Re: How do you store your lexicon?

Posted: Tue Jan 25, 2011 8:44 pm
by zoqaëski
Chuma wrote: Phew, I feel like I've forgot all about SQL. Let's see... what tables might we have?

tbl_root (root_id, root)
tbl_pattern (pattern_id, pattern)
tbl_translation (translation_id, translation, root_id, pattern_id)

Then you should be able to do

Code: Select all

SELECT root, pattern, translation
FROM tbl_root NATURAL JOIN tbl_pattern NATURAL JOIN tbl_translation
WHERE root = "x-y-z"
I'm not sure I understand your way of doing it - why does tbl_pattern have a root_id?

Anyway, that should work, but it doesn't sound like the simplest way to me. Not sure how clever the SQL interpreter is, but if you do a straight join it would have a huge list to look through, so that's hardly effective (not that it should matter unless you have a really huge lexicon).

Basically all you need is one ordinary table. I also assume that you have a finite constant number of patterns, which makes things easier if you store the table in a file. You just make a list, where each line has the different patterns for a single root. That seems much easier to me than making an SQL database just for this one wordlist. But hey, do as you like.
Both biliteral and triliteral roots are permissible, and there are 22 consonant phonemes. So that makes 22^2 + 22^3 = 11132 possible roots... not that I think I'll use all of them, of course. I'm only going to store nominal and adjectival forms and the verbal infinitive, because that will keep the number of patterns down to a manageable level. Besides, there's no point in having a dictionary entry for every aspectual conjugation, is there?

What I don't really understand is whether I can actually store the database as a table reminiscent of an addition or multiplication table, because logically root + pattern = word. If I give IDs to every root and pattern, the cells could be identified by some kind of mathematical relationship, and each cell could then consist of a "document" containing the necessary information fields.

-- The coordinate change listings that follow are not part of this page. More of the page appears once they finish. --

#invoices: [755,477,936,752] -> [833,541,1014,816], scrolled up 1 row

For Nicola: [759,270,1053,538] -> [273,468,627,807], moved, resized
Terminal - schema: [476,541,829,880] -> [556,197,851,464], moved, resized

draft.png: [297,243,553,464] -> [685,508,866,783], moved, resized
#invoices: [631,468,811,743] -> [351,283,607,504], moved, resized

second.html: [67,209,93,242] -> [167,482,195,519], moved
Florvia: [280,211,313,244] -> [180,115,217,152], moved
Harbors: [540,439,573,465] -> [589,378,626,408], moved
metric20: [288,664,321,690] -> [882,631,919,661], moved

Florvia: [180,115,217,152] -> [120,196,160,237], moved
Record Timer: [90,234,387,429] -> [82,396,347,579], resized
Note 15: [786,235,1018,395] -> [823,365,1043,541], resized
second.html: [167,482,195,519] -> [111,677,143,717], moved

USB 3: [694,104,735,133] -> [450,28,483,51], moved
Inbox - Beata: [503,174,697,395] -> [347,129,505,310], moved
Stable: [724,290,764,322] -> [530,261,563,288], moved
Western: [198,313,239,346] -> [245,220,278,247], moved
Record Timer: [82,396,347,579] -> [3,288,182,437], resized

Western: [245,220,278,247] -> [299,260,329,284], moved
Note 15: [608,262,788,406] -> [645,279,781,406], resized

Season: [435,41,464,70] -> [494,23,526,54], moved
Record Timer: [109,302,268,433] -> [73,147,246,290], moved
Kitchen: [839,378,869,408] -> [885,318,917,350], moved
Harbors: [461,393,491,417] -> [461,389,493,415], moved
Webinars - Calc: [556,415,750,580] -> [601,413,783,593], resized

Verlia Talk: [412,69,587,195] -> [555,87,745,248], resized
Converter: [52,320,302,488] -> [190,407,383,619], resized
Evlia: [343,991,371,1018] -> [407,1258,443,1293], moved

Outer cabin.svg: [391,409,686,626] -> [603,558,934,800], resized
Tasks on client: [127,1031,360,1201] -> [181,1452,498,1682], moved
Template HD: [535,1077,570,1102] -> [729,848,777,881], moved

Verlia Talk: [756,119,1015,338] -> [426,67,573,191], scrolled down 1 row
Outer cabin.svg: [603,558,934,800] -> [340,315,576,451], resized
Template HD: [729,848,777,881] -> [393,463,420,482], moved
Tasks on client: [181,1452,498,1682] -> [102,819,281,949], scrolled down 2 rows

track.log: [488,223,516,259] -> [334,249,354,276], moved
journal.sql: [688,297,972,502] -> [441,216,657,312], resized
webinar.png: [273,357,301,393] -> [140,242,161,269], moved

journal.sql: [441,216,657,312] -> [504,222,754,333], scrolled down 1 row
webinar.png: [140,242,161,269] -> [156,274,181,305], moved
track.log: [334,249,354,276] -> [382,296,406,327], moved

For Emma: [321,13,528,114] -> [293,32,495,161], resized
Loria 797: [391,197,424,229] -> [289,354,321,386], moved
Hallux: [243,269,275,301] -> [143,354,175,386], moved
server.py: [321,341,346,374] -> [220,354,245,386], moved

EDIT: Reading some of the SQLite (and SQL in general) documentation, it seems that the best idea will be to have separate tables for roots and patterns, and searching performs a join. The earlier idea of having a table with a column for each pattern might be impossible to implement, because the actual table will need to resize, and I don't think that's possible.

Re: How do you store your lexicon?

Posted: Tue Jan 25, 2011 9:54 pm
by Bedelato
sano wrote:Image
What the...

EXCEL 97 !!? :o :o :o :o :o

Re: How do you store your lexicon?

Posted: Wed Jan 26, 2011 5:23 am
by Chuma
Zoqaeski wrote:What I don't really understand is whether I can actually store the database as a table reminiscent of an addition or multiplication table, because logically root + pattern = word. If I give IDs to every root and pattern, the cells could be identified by some kind of mathematical relationship, and each cell could then consist of a "document" containing the necessary information fields.
That's pretty much it, yeah. In some languages you would need numerical IDs to identify the roots, in others you could use the root itself as key. But that's all pretty basic programming, and won't affect the finished program.
Zoqaeski wrote:Reading some of the SQLite (and SQL in general) documentation, it seems that the best idea will be to have separate tables for roots and patterns, and searching performs a join.
Yes, that would be the normal way to do things in SQL, I think. Not in other programs.